The Proteoform

In correspondence to Nature Methods, Lloyd Smith, Neil Kelleher, and the Consortium for Top Down Proteomics suggest the term "proteoform" to describe all the shapes that a protein can assume. "Given the importance of capturing this protein variation in basic and translational research, and that technologies now exist to reveal it, we point out an ongoing problem in nomenclature regarding what to call it," they write.

Smith and his colleagues add that many of currently used terms are imprecise — 'isoform' actually refers to genetic, not protein, variations, while the phrase 'protein species' cannot "distinguish between proteins originating from different genes and those originating from a single gene."

'Proteoform', they say, will help solve these issues, and they have begun using it in their work. "We find it to be intuitive and readily grasped by readers and audiences. It has an aesthetic appeal, as the simple protein analog of the genetic term 'isoform'," they add.

"It just catches on … it fills a void the rolls right off the tongue at conferences and sits well in the gut while digesting text," Kelleher tells Nature Methods' Methagora blog.
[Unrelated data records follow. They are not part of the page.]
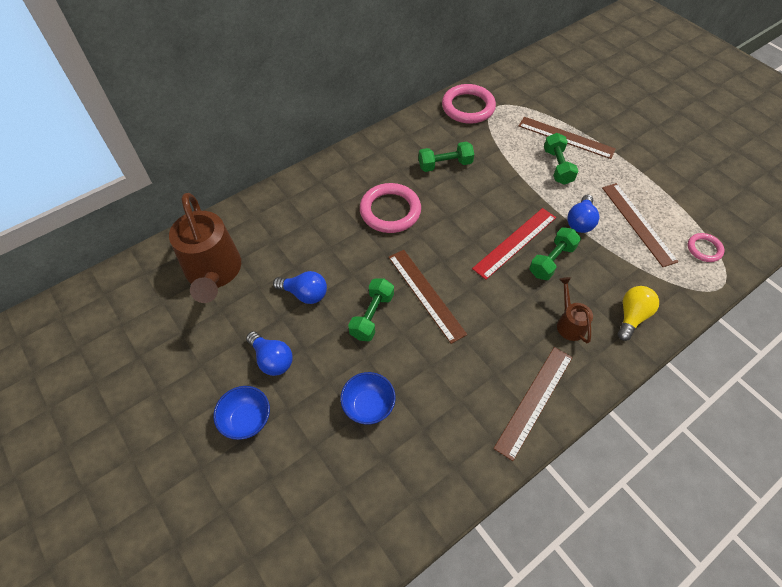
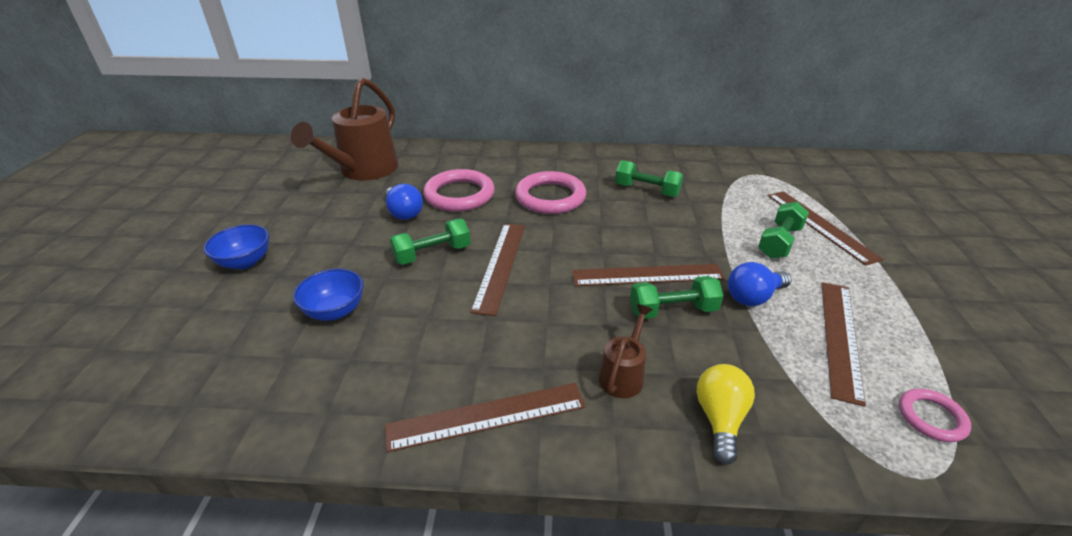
camera: 40 degrees right, 20 degrees down
blue light bulb [246,331,293,376] -> none
pink ring [442,84,496,124] -> pink ring moved to [423,169,495,212]
red ruler [472,208,556,280] -> brown ruler [572,264,725,286]
yellow light bulb [618,286,659,341] -> yellow light bulb turned 60 degrees counterclockwise [696,364,755,465]

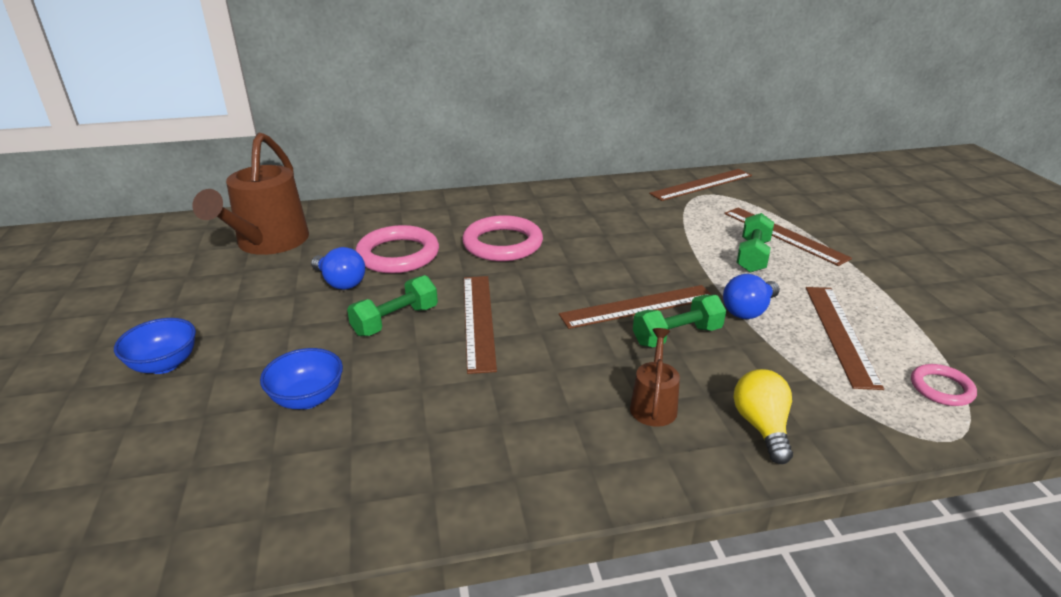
camera: 15 degrees left, 5 degrees down
brown ruler [385,383,586,452] -> brown ruler moved to [649,169,752,201]
green dumbbell [615,160,683,197] -> none

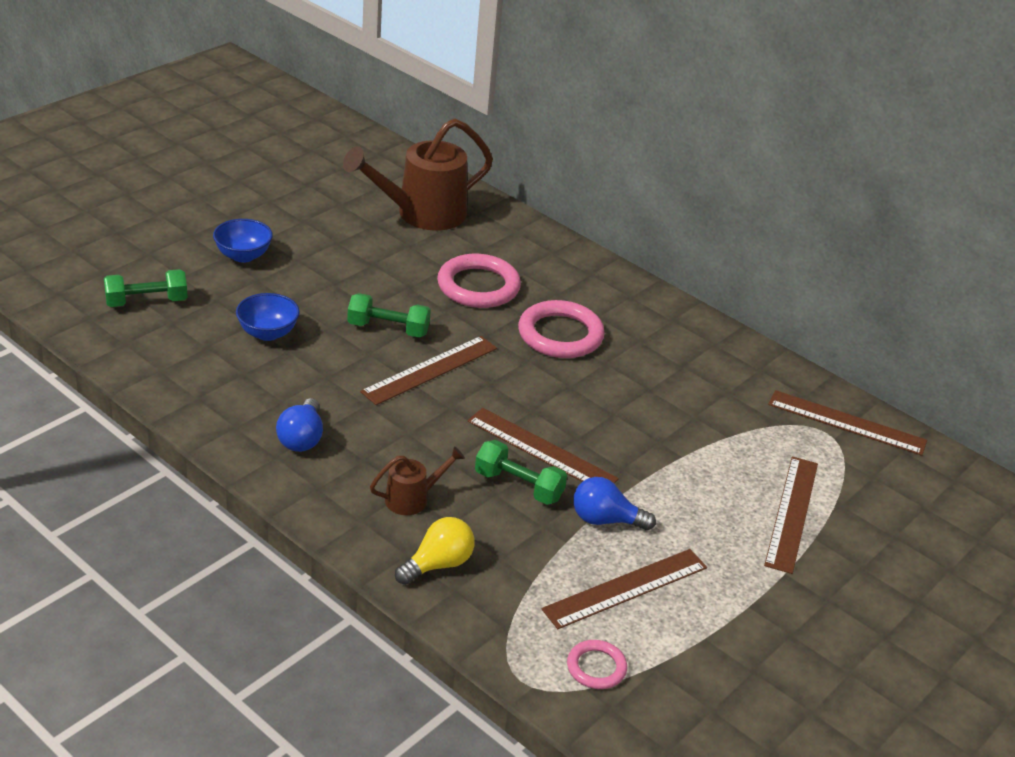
camera: 50 degrees right, 5 degrees up
blue light bulb [311,247,365,290] -> blue light bulb moved to [276,398,323,452]
green dumbbell [736,213,774,273] -> green dumbbell moved to [104,269,188,307]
The proposal by Smith et al.

The proposal by Smith et al. in their Nature Methods correspondence to adopt the term "proteoform" would somewhat reduce the ambiguity of what is meant by a protein "isoform." Isoforms would primarily arise from alternative splicing of the same gene or, I presume, highly related genes arising from gene duplication that are also functional homologues. "Proteoforms" would encompass all amino acid differences arising from genetic mutations and post-translational modifications of a protein translated from an mRNA according to the definition proposed.

The difficulty with this suggestion is that the term "isoform" has also been historically used to distinguish between proteins that reside in complexes with different subunits. For example, many of the cyclin-dependent protein kinases can each bind to different cyclins. In another example, the catalytic subunit of protein phosphatase 2A can bind to a wide diversity of regulatory subunits that can affect its cellular location and substrate specificity. As defined in the Smith et al. Nature Methods correspondence, these isoforms would not be reclassified as proteoforms. However, if the word "proteoform" was extended to include protein complexes, I think that the meaning of term would be too diluted and it would be overly broad.

The vast majority of proteins in cells appear to exist in either homogeneous or heterogenous multimeric complexes. Perhaps it would be a good idea to adopt a third term to distinguish proteins on the basis of their quaternary structures. Carrying on with the intent of this initiative, I suggest a generalized term "proteocomplex" that refers to the specific composition and stoichiometry of subunits in protein complexes. From a quick Google search, this appears to be a novel word, but I believe that it is conceptually obvious in its meaning.